Leaving all pictures aside, copy exactly the lines from the start of the listing below through the line that contains "pour répondre aux exigences médicale", and only those lines.

Top of TASK DATA

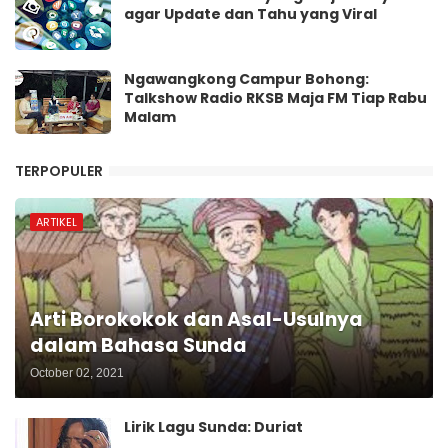
agar Update dan Tahu yang Viral
Ngawangkong Campur Bohong:
Talkshow Radio RKSB Maja FM Tiap Rabu
Malam
TERPOPULER
ARTIKEL
Arti Borokokok dan Asal-Usulnya
dalam Bahasa Sunda
October 02, 2021
Lirik Lagu Sunda: Duriat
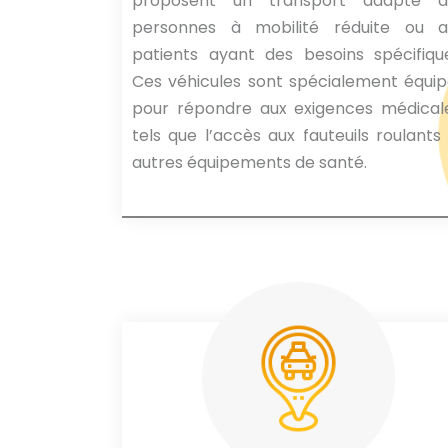
proposent un transport adapté a
personnes à mobilité réduite ou a
patients ayant des besoins spécifiqu
Ces véhicules sont spécialement équi
pour répondre aux exigences médicale
tels que l’accès aux fauteuils roulants
autres équipements de santé.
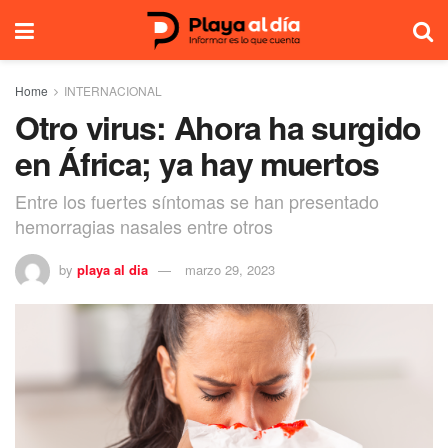
Home
INTERNACIONAL
Otro virus: Ahora ha surgido
en África; ya hay muertos
Entre los fuertes síntomas se han presentado
hemorragias nasales entre otros
by
playa al dia
marzo 29, 2023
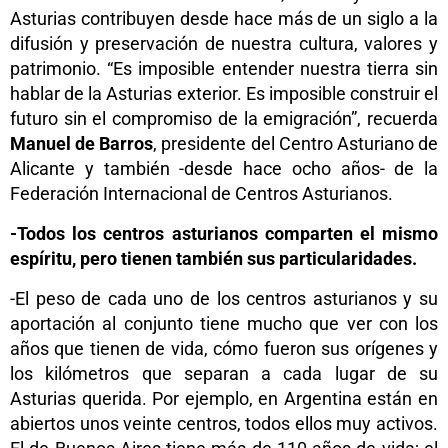
Asturias contribuyen desde hace más de un siglo a la
difusión y preservación de nuestra cultura, valores y
patrimonio. “Es imposible entender nuestra tierra sin
hablar de la Asturias exterior. Es imposible construir el
futuro sin el compromiso de la emigración”, recuerda
Manuel de Barros
, presidente del Centro Asturiano de
Alicante y también -desde hace ocho años- de la
Federación Internacional de Centros Asturianos.
-Todos los centros asturianos comparten el mismo
espíritu, pero tienen también sus particularidades.
-El peso de cada uno de los centros asturianos y su
aportación al conjunto tiene mucho que ver con los
años que tienen de vida, cómo fueron sus orígenes y
los kilómetros que separan a cada lugar de su
Asturias querida. Por ejemplo, en Argentina están en
abiertos unos veinte centros, todos ellos muy activos.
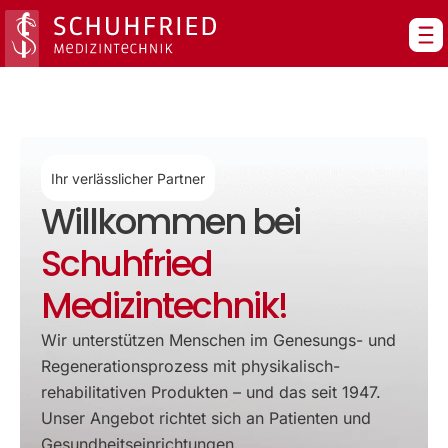
Zum
Inhalt
springen
Ihr verlässlicher Partner
Willkommen bei
Schuhfried
Medizintechnik!
Wir unterstützen Menschen im Genesungs- und
Regenerationsprozess mit physikalisch-
rehabilitativen Produkten – und das seit 1947.
Unser Angebot richtet sich an Patienten und
Gesundheitseinrichtungen.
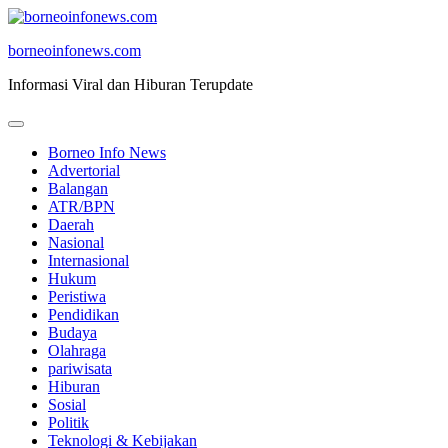
Skip
to
borneoinfonews.com
content
Informasi Viral dan Hiburan Terupdate
Borneo Info News
Advertorial
Balangan
ATR/BPN
Daerah
Nasional
Internasional
Hukum
Peristiwa
Pendidikan
Budaya
Olahraga
pariwisata
Hiburan
Sosial
Politik
Teknologi & Kebijakan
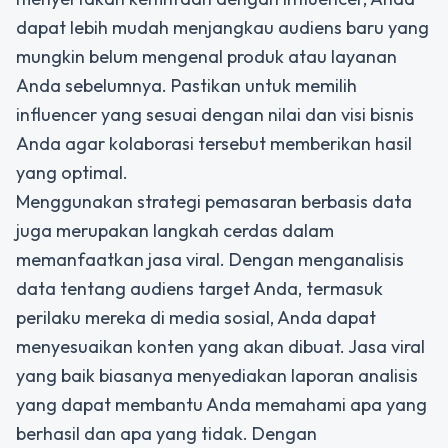
dapat lebih mudah menjangkau audiens baru yang
mungkin belum mengenal produk atau layanan
Anda sebelumnya. Pastikan untuk memilih
influencer yang sesuai dengan nilai dan visi bisnis
Anda agar kolaborasi tersebut memberikan hasil
yang optimal.
Menggunakan strategi pemasaran berbasis data
juga merupakan langkah cerdas dalam
memanfaatkan jasa viral. Dengan menganalisis
data tentang audiens target Anda, termasuk
perilaku mereka di media sosial, Anda dapat
menyesuaikan konten yang akan dibuat. Jasa viral
yang baik biasanya menyediakan laporan analisis
yang dapat membantu Anda memahami apa yang
berhasil dan apa yang tidak. Dengan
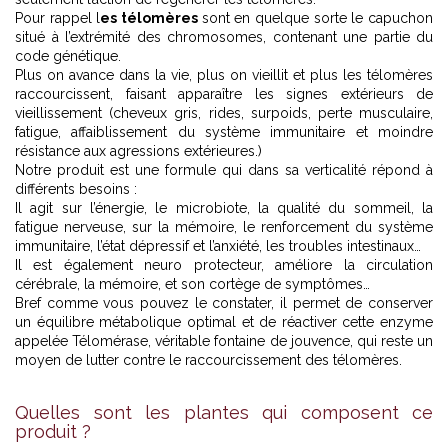
Pour rappel l
es télomères
sont en quelque sorte le capuchon
situé à l’extrémité des chromosomes, contenant une partie du
code génétique.
Plus on avance dans la vie, plus on vieillit et plus les télomères
raccourcissent, faisant apparaître les signes extérieurs de
vieillissement (cheveux gris, rides, surpoids, perte musculaire,
fatigue, affaiblissement du système immunitaire et moindre
résistance aux agressions extérieures.)
Notre produit est une formule qui dans sa verticalité répond à
différents besoins :
Il agit sur l’énergie, le microbiote, la qualité du sommeil, la
fatigue nerveuse, sur la mémoire, le renforcement du système
immunitaire, l’état dépressif et l’anxiété, les troubles intestinaux…
Il est également neuro protecteur, améliore la circulation
cérébrale, la mémoire, et son cortège de symptômes…
Bref comme vous pouvez le constater, il permet de conserver
un équilibre métabolique optimal et de réactiver cette enzyme
appelée Télomérase, véritable fontaine de jouvence, qui reste un
moyen de lutter contre le raccourcissement des télomères.
Quelles sont les plantes qui composent ce
produit ?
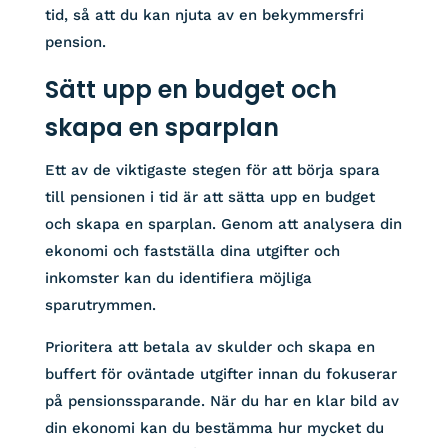
tid, så att du kan njuta av en bekymmersfri
pension.
Sätt upp en budget och
skapa en sparplan
Ett av de viktigaste stegen för att börja spara
till pensionen i tid är att sätta upp en budget
och skapa en sparplan. Genom att analysera din
ekonomi och fastställa dina utgifter och
inkomster kan du identifiera möjliga
sparutrymmen.
Prioritera att betala av skulder och skapa en
buffert för oväntade utgifter innan du fokuserar
på pensionssparande. När du har en klar bild av
din ekonomi kan du bestämma hur mycket du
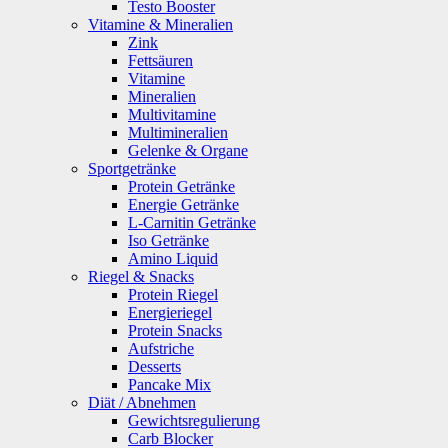
Testo Booster
Vitamine & Mineralien
Zink
Fettsäuren
Vitamine
Mineralien
Multivitamine
Multimineralien
Gelenke & Organe
Sportgetränke
Protein Getränke
Energie Getränke
L-Carnitin Getränke
Iso Getränke
Amino Liquid
Riegel & Snacks
Protein Riegel
Energieriegel
Protein Snacks
Aufstriche
Desserts
Pancake Mix
Diät / Abnehmen
Gewichtsregulierung
Carb Blocker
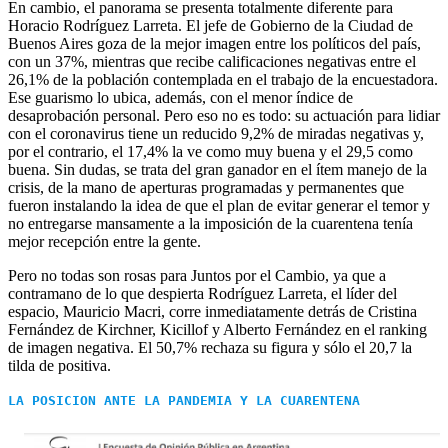
En cambio, el panorama se presenta totalmente diferente para
Horacio Rodríguez Larreta. El jefe de Gobierno de la Ciudad de
Buenos Aires goza de la mejor imagen entre los políticos del país,
con un 37%, mientras que recibe calificaciones negativas entre el
26,1% de la población contemplada en el trabajo de la encuestadora.
Ese guarismo lo ubica, además, con el menor índice de
desaprobación personal. Pero eso no es todo: su actuación para lidiar
con el coronavirus tiene un reducido 9,2% de miradas negativas y,
por el contrario, el 17,4% la ve como muy buena y el 29,5 como
buena. Sin dudas, se trata del gran ganador en el ítem manejo de la
crisis, de la mano de aperturas programadas y permanentes que
fueron instalando la idea de que el plan de evitar generar el temor y
no entregarse mansamente a la imposición de la cuarentena tenía
mejor recepción entre la gente.
Pero no todas son rosas para Juntos por el Cambio, ya que a
contramano de lo que despierta Rodríguez Larreta, el líder del
espacio, Mauricio Macri, corre inmediatamente detrás de Cristina
Fernández de Kirchner, Kicillof y Alberto Fernández en el ranking
de imagen negativa. El 50,7% rechaza su figura y sólo el 20,7 la
tilda de positiva.
LA POSICION ANTE LA PANDEMIA Y LA CUARENTENA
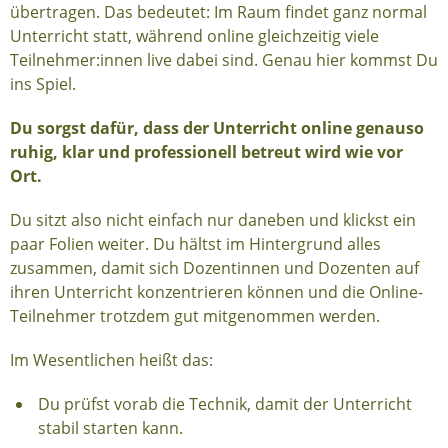
übertragen. Das bedeutet: Im Raum findet ganz normal
Unterricht statt, während online gleichzeitig viele
Teilnehmer:innen live dabei sind. Genau hier kommst Du
ins Spiel.
Du sorgst dafür, dass der Unterricht online genauso
ruhig, klar und professionell betreut wird wie vor
Ort.
Du sitzt also nicht einfach nur daneben und klickst ein
paar Folien weiter. Du hältst im Hintergrund alles
zusammen, damit sich Dozentinnen und Dozenten auf
ihren Unterricht konzentrieren können und die Online-
Teilnehmer trotzdem gut mitgenommen werden.
Im Wesentlichen heißt das:
Du prüfst vorab die Technik, damit der Unterricht
stabil starten kann.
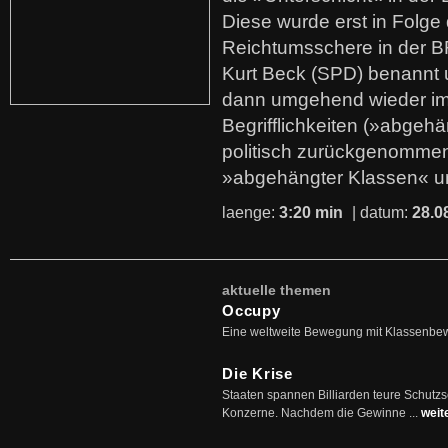
Diese wurde erst in Folg
Reichtumsschere in der B
Kurt Beck (SPD) benannt
dann umgehend wieder i
Begrifflichkeiten (»abgehä
politisch zurückgenommen
»abgehängter Klassen« u
laenge:
3:20 min
| datum:
28.0
aktuelle themen
Occupy
Eine weltweite Bewegung mit Klassenbe
Die Krise
Staaten spannen Billiarden teure Schutz
Konzerne. Nachdem die Gewinne ...
weit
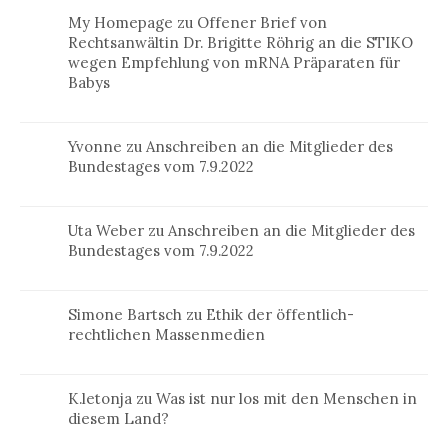
My Homepage
zu
Offener Brief von
Rechtsanwältin Dr. Brigitte Röhrig an die STIKO
wegen Empfehlung von mRNA Präparaten für
Babys
Yvonne
zu
Anschreiben an die Mitglieder des
Bundestages vom 7.9.2022
Uta Weber
zu
Anschreiben an die Mitglieder des
Bundestages vom 7.9.2022
Simone Bartsch
zu
Ethik der öffentlich-
rechtlichen Massenmedien
K.letonja
zu
Was ist nur los mit den Menschen in
diesem Land?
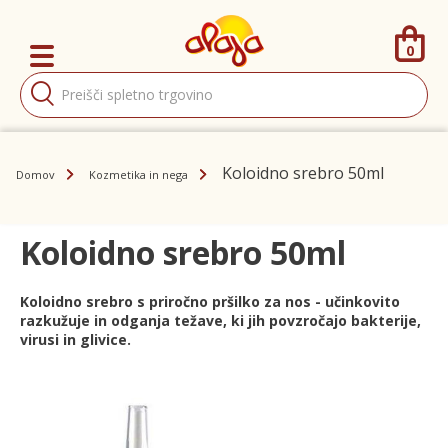
0
Products
search
Koloidno srebro 50ml
Domov
Kozmetika in nega
Koloidno srebro 50ml
Koloidno srebro s priročno pršilko za nos - učinkovito
razkužuje in odganja težave, ki jih povzročajo bakterije,
virusi in glivice.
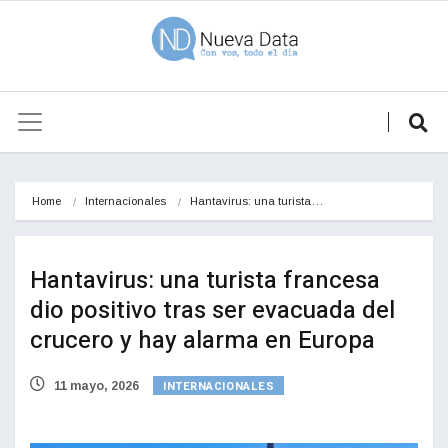
Home
Internacionales
Hantavirus: una turista…
Hantavirus: una turista francesa
dio positivo tras ser evacuada del
crucero y hay alarma en Europa
INTERNACIONALES
11 mayo, 2026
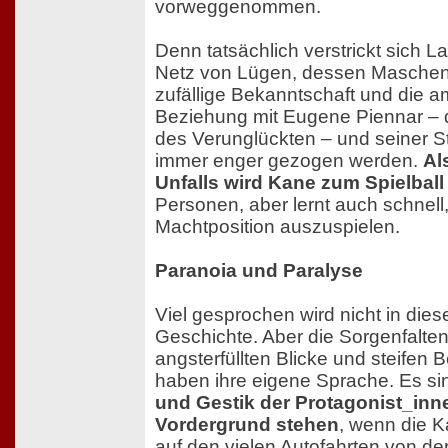
vorweggenommen.
Denn tatsächlich verstrickt sich La
Netz von Lügen, dessen Maschen
zufällige Bekanntschaft und die a
Beziehung mit Eugene Piennar –
des Verunglückten – und seiner St
immer enger gezogen werden.
Al
Unfalls wird Kane zum Spielball
Personen, aber lernt auch schnell
Machtposition auszuspielen.
Paranoia und Paralyse
Viel gesprochen wird nicht in dies
Geschichte. Aber die Sorgenfalten
angsterfüllten Blicke und steife
haben ihre eigene Sprache. Es s
und Gestik der Protagonist_inne
Vordergrund stehen
, wenn die 
auf den vielen Autofahrten von der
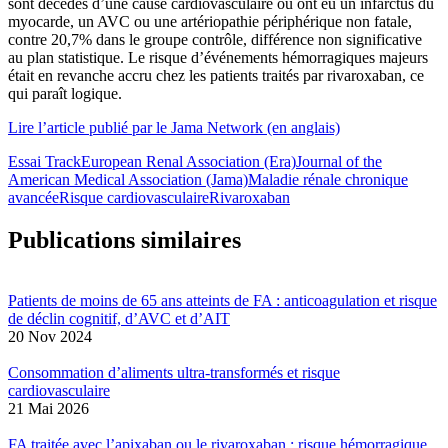
sont décédés d’une cause cardiovasculaire ou ont eu un infarctus du
myocarde, un AVC ou une artériopathie périphérique non fatale,
contre 20,7% dans le groupe contrôle, différence non significative
au plan statistique. Le risque d’événements hémorragiques majeurs
était en revanche accru chez les patients traités par rivaroxaban, ce
qui paraît logique.
Lire l’article publié par le Jama Network (en anglais)
Essai Track
European Renal Association (Era)
Journal of the
American Medical Association (Jama)
Maladie rénale chronique
avancée
Risque cardiovasculaire
Rivaroxaban
Publications similaires
Patients de moins de 65 ans atteints de FA : anticoagulation et risque
de déclin cognitif, d’AVC et d’AIT
20 Nov 2024
Consommation d’aliments ultra-transformés et risque
cardiovasculaire
21 Mai 2026
FA traitée avec l’apixaban ou le rivaroxaban : risque hémorragique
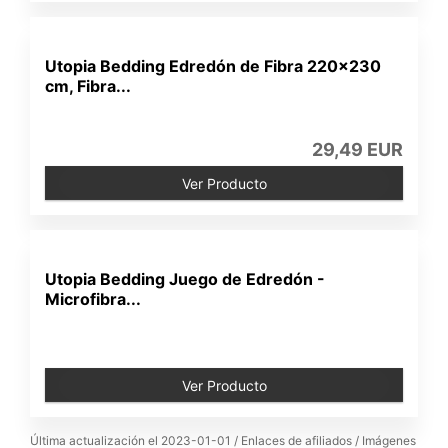
Utopia Bedding Edredón de Fibra 220x230
cm, Fibra...
29,49 EUR
Ver Producto
Utopia Bedding Juego de Edredón -
Microfibra...
Ver Producto
Última actualización el 2023-01-01 / Enlaces de afiliados / Imágenes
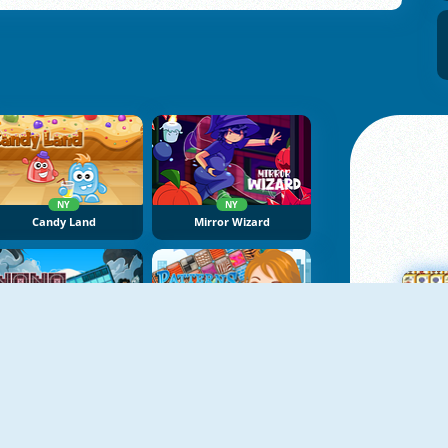
NY
NY
Candy Land
Mirror Wizard
NY
NoNoSparks: Genesis
Patterns Link
M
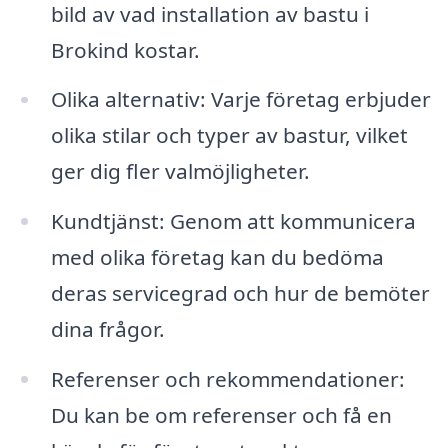
bild av vad installation av bastu i
Brokind kostar.
Olika alternativ: Varje företag erbjuder
olika stilar och typer av bastur, vilket
ger dig fler valmöjligheter.
Kundtjänst: Genom att kommunicera
med olika företag kan du bedöma
deras servicegrad och hur de bemöter
dina frågor.
Referenser och rekommendationer:
Du kan be om referenser och få en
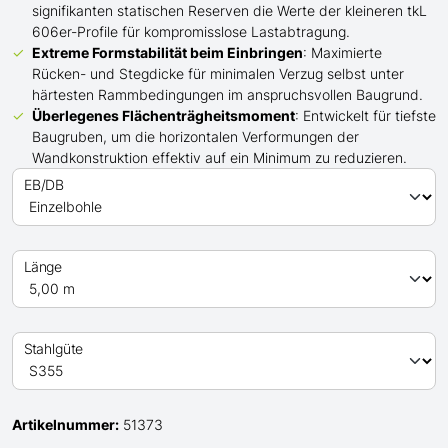
signifikanten statischen Reserven die Werte der kleineren tkL
606er-Profile für kompromisslose Lastabtragung.
Extreme Formstabilität beim Einbringen
: Maximierte
Rücken- und Stegdicke für minimalen Verzug selbst unter
härtesten Rammbedingungen im anspruchsvollen Baugrund.
Überlegenes Flächenträgheitsmoment
: Entwickelt für tiefste
Baugruben, um die horizontalen Verformungen der
Wandkonstruktion effektiv auf ein Minimum zu reduzieren.
EB/DB
Länge
Stahlgüte
Artikelnummer:
51373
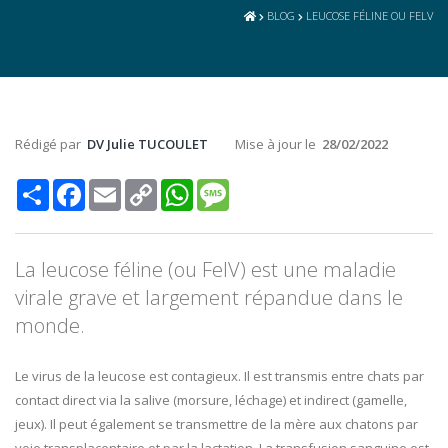
BLOG
LEUCOSE FÉLINE OU FELV
Rédigé par
DV Julie TUCOULET
Mise à jour le
28/02/2022
Share
Facebook
Email
Copy
WhatsApp
Message
Link
La leucose féline (ou FelV) est une maladie
virale grave et largement répandue dans le
monde.
Le virus de la leucose est contagieux. Il est transmis entre chats par
contact direct via la salive (morsure, léchage) et indirect (gamelle,
jeux). Il peut également se transmettre de la mère aux chatons par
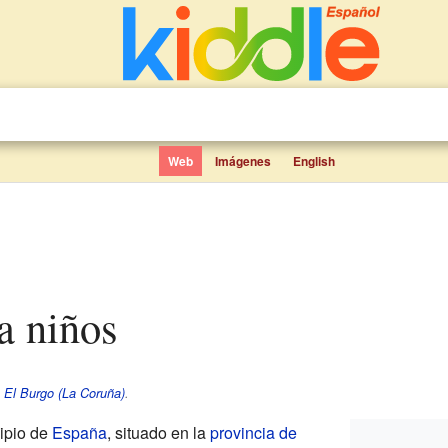
Web
Imágenes
English
ra niños
e
El Burgo (La Coruña)
.
ipio de
España
, situado en la
provincia de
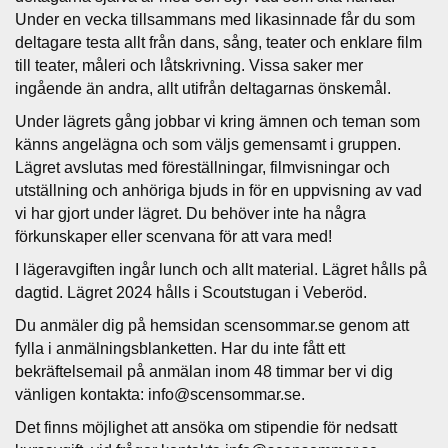
Under en vecka tillsammans med likasinnade får du som
deltagare testa allt från dans, sång, teater och enklare film
till teater, måleri och låtskrivning. Vissa saker mer
ingående än andra, allt utifrån deltagarnas önskemål.
Under lägrets gång jobbar vi kring ämnen och teman som
känns angelägna och som väljs gemensamt i gruppen.
Lägret avslutas med föreställningar, filmvisningar och
utställning och anhöriga bjuds in för en uppvisning av vad
vi har gjort under lägret. Du behöver inte ha några
förkunskaper eller scenvana för att vara med!
I lägeravgiften ingår lunch och allt material. Lägret hålls på
dagtid. Lägret 2024 hålls i Scoutstugan i Veberöd.
Du anmäler dig på hemsidan scensommar.se genom att
fylla i anmälningsblanketten. Har du inte fått ett
bekräftelsemail på anmälan inom 48 timmar ber vi dig
vänligen kontakta: info@scensommar.se.
Det finns möjlighet att ansöka om stipendie för nedsatt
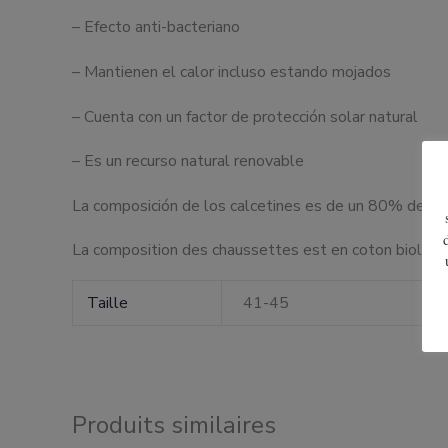
– Efecto anti-bacteriano
– Mantienen el calor incluso estando mojados
– Cuenta con un factor de protección solar natural
– Es un recurso natural renovable
La composición de los calcetines es de un 80% de lan
La composition des chaussettes est en coton biolog
Taille
41-45
Produits similaires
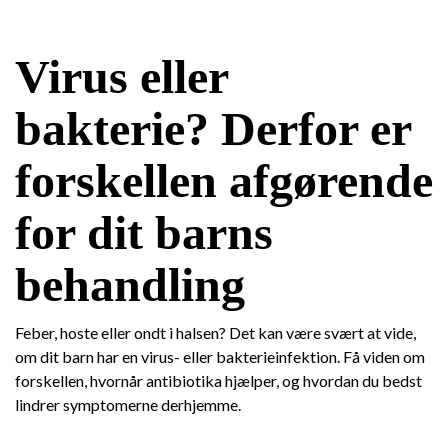
Virus eller
bakterie? Derfor er
forskellen afgørende
for dit barns
behandling
Feber, hoste eller ondt i halsen? Det kan være svært at vide,
om dit barn har en virus- eller bakterieinfektion. Få viden om
forskellen, hvornår antibiotika hjælper, og hvordan du bedst
lindrer symptomerne derhjemme.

Bottom of TASK DATA

▸ **TASK RESPONSE**
agar Update dan Tahu yang Viral
Ngawangkong Campur Bohong:
Talkshow Radio RKSB Maja FM Tiap Rabu
Malam
TERPOPULER
ARTIKEL
Arti Borokokok dan Asal-Usulnya
dalam Bahasa Sunda
October 02, 2021
Lirik Lagu Sunda: Duriat
proposent un transport adapté a
personnes à mobilité réduite ou a
patients ayant des besoins spécifiqu
Ces véhicules sont spécialement équi
pour répondre aux exigences médicale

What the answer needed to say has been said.